Tot 25 procent minder meldingen muggenoverlast, grote provinciale verschillen
In dit artikel:
In de eerste drie weken van augustus 2025 rapporteerde 42% van de deelnemers aan Muggenradar.nl last van steekmuggen: 27% ‘een beetje’, 10% ‘veel’ en 5% ‘heel veel’. Dat is lager dan in dezelfde periode van voorgaande jaren (51% in 2022/2023, 68% in 2021). De cijfers komen uit een lopend meetproject van Wageningen University (Laboratorium voor Entomologie en de Leerstoelgroep Earth Systems and Global Change) waarbij via de NatureToday-nieuwsbrief wekelijks 100–300 mensen doorgeven hoe ze het afgelopen weekend muggenoverlast hebben ervaren. De oproep loopt ieder jaar van juli tot midden september en wordt nu voor het zesde meetjaar gebruikt.
Hoewel warme temperaturen de ontwikkeling van muggen versnellen, wijst het onderzoek erop dat de langdurige droogte dit seizoen waarschijnlijk voor minder broedplaatsen heeft gezorgd, waardoor het totaal aan overlast lager uitvalt. Regionaal bestaan er wel duidelijke verschillen: in Groningen en Zuid-Holland werd relatief de meeste overlast gemeld, met hoge percentages ‘veel overlast’ (respectievelijk 27% en 16%). Zeeland meldt de minste hinder; bij 81% van de Zeeuwse meldingen is sprake van geen overlast. Aantal meldingen per provincie volgt in grote lijnen de bevolkingsverdeling, met kleine afwijkingen (bijvoorbeeld iets meer meldingen uit Gelderland).

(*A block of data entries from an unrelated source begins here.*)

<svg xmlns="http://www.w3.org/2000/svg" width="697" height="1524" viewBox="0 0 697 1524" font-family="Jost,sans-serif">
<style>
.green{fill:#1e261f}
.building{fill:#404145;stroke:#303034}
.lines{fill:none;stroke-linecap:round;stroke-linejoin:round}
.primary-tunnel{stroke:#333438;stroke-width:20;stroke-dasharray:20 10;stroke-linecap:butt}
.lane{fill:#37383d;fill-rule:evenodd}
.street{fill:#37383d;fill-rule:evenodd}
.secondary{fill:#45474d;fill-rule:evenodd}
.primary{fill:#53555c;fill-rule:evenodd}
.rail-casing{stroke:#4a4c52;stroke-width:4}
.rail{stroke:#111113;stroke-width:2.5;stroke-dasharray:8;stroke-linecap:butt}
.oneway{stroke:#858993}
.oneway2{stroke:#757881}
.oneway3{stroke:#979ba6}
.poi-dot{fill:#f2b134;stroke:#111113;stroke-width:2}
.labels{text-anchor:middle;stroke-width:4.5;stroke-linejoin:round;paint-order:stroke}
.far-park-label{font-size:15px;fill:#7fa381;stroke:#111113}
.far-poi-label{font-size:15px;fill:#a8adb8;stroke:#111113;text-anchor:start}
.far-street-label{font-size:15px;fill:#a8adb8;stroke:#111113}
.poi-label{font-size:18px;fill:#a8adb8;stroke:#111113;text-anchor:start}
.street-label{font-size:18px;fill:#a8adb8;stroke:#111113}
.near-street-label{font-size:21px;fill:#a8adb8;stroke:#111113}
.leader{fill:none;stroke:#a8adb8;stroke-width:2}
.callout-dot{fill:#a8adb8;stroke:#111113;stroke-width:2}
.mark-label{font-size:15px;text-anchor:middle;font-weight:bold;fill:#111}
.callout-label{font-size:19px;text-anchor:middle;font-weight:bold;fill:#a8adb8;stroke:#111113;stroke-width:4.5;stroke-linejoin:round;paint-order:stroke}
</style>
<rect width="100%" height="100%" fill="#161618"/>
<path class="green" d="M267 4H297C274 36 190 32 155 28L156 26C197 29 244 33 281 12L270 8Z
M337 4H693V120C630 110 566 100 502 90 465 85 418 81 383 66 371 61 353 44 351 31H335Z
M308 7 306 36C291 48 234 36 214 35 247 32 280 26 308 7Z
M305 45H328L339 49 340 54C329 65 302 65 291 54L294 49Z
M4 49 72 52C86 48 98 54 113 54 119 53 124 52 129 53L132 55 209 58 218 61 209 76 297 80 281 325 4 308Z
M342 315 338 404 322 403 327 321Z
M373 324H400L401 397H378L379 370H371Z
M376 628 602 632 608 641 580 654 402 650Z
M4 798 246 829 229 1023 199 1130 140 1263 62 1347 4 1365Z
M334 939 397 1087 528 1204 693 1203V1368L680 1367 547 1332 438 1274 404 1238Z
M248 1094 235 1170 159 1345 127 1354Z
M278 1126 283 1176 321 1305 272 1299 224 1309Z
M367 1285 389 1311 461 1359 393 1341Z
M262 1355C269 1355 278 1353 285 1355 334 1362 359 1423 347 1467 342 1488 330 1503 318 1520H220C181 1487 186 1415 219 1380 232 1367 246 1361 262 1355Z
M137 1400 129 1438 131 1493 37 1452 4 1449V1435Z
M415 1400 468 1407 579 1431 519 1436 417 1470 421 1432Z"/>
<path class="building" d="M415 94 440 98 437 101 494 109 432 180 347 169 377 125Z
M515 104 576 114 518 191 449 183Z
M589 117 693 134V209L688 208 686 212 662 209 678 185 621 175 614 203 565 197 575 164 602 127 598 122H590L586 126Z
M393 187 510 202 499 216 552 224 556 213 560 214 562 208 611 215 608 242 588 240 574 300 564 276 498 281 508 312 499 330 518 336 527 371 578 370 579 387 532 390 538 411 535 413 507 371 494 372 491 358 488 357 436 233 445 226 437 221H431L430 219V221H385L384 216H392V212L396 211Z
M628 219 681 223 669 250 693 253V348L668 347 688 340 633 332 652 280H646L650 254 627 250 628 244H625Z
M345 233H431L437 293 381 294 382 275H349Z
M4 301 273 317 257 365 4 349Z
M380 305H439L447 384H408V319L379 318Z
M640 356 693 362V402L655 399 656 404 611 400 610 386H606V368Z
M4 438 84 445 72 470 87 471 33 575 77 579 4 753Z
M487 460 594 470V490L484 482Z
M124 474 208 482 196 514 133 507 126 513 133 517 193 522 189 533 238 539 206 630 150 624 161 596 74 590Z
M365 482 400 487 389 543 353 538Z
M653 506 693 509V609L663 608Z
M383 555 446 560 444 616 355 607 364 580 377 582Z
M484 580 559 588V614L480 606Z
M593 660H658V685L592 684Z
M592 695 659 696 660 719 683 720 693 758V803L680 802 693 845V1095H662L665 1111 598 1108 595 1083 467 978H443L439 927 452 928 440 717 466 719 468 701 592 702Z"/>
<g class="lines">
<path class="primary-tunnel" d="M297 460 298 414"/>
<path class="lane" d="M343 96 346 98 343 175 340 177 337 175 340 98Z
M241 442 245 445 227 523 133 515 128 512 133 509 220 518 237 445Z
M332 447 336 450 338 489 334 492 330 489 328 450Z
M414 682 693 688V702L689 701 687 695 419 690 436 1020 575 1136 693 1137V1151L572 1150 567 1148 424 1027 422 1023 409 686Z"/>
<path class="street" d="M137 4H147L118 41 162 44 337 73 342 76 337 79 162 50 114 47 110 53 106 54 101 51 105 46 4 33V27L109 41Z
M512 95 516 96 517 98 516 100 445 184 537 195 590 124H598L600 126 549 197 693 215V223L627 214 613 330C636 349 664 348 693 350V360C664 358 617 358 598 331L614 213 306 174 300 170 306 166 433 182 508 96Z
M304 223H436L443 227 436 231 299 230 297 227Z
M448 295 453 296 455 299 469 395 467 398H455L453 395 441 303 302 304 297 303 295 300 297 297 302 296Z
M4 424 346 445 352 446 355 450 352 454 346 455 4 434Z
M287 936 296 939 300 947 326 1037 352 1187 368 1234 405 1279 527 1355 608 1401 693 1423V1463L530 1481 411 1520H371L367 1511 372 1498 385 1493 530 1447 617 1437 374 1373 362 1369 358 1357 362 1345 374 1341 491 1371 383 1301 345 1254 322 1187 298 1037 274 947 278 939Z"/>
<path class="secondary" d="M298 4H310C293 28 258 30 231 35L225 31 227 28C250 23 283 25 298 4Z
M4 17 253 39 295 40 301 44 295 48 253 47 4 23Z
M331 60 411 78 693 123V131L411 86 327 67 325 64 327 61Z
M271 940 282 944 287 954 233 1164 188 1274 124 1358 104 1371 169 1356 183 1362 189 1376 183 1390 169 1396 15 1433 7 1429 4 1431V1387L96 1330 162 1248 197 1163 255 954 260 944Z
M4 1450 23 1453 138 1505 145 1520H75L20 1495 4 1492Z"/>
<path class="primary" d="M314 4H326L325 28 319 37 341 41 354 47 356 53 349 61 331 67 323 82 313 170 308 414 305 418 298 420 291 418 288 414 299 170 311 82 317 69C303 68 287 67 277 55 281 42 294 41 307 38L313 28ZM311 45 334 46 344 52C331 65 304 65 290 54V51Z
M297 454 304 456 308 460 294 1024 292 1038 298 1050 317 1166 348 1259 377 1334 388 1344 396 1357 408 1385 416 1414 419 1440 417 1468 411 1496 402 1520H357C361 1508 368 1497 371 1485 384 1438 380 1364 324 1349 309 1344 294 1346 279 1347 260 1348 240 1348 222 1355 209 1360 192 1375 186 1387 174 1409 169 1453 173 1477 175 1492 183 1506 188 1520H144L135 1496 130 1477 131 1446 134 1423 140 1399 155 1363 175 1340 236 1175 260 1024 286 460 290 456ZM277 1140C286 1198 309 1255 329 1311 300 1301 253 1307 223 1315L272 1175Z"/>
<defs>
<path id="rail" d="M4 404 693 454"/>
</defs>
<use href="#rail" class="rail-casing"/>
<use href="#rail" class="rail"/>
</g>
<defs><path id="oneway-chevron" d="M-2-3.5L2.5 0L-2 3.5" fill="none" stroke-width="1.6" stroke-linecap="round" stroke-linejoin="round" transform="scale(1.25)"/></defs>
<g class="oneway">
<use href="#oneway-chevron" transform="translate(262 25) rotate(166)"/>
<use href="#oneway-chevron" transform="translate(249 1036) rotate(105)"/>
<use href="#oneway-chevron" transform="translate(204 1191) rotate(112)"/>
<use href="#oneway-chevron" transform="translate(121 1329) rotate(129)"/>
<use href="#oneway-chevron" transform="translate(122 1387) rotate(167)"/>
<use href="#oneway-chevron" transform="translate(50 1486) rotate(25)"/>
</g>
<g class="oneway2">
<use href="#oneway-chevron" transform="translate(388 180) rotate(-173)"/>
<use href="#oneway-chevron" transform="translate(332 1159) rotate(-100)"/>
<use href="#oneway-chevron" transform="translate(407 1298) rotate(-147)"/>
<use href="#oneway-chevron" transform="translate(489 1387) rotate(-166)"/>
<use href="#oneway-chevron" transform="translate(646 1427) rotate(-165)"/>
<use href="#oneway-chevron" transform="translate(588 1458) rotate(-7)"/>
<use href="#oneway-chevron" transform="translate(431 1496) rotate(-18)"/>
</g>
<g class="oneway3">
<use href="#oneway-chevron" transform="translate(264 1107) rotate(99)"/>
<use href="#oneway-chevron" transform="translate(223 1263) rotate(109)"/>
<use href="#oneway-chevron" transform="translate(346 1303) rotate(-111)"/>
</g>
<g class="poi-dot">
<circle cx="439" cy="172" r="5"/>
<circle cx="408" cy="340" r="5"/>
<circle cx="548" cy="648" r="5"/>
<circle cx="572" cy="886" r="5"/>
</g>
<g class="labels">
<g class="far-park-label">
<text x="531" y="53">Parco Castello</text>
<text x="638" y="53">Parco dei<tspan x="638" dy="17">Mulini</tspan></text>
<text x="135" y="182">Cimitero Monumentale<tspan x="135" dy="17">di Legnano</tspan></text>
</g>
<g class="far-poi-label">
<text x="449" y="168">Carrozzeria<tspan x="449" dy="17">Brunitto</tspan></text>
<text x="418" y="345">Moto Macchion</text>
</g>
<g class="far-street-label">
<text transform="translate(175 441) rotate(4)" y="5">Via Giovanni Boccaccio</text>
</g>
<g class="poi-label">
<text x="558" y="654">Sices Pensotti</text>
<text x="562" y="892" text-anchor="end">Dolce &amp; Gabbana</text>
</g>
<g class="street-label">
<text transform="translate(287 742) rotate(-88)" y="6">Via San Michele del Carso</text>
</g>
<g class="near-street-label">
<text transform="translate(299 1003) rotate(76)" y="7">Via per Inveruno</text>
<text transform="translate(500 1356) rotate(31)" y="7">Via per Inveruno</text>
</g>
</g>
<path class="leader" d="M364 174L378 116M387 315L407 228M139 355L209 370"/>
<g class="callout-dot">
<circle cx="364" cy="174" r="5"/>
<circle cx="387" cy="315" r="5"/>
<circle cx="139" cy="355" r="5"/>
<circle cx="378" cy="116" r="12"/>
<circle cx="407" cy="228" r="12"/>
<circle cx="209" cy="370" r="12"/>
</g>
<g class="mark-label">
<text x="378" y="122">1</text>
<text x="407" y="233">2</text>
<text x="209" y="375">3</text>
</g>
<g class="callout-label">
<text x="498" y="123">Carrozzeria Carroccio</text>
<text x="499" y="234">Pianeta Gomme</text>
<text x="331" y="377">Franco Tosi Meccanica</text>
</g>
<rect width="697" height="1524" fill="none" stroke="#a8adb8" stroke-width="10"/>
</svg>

Verschillende mugsoorten kunnen verantwoordelijk zijn voor de hinder. De huissteekmug (Culex pipiens) is het meest algemeen en ontwikkelt zich in allerlei kleine waterreservoirs dicht bij huizen (regentonnen, vogelbadjes, afvoerputjes, bakjes met regenwater). Een andere soort, de loodgrijze malariamug (Anopheles plumbeus), bijt vaak agressiever en kan lokaal in hoge dichtheden voorkomen, vooral als verlaten mestkelders of agrarische putten onder water staan. Larven hebben ongeveer één week nodig om uit te groeien, wat preventieve maatregelen effectief en tijdig maakt: regelmatig water verversen of weghalen in de tuin verkleint broedplaatsen.
Naast overlast is er aandacht voor gezondheidsrisico’s: Culex pipiens kan Westnijlvirus overbrengen. Het virus circuleert steeds vaker in delen van Europa; in 2024 werd het noordelijk in Duitsland aangetroffen. Het Europees CDC meldde recent dat het huidige aantal meldingen (202) iets boven het decenniumgemiddelde ligt, maar in Nederland is tot nu toe geen bewijs van transmissie gevonden.
Belangrijk voor het onderzoek blijft het doorgeven van waarnemingen via Muggenradar.nl — anoniem of met een gratis NatureToday-account — zodat trends en regionale verschillen goed gevolgd kunnen worden.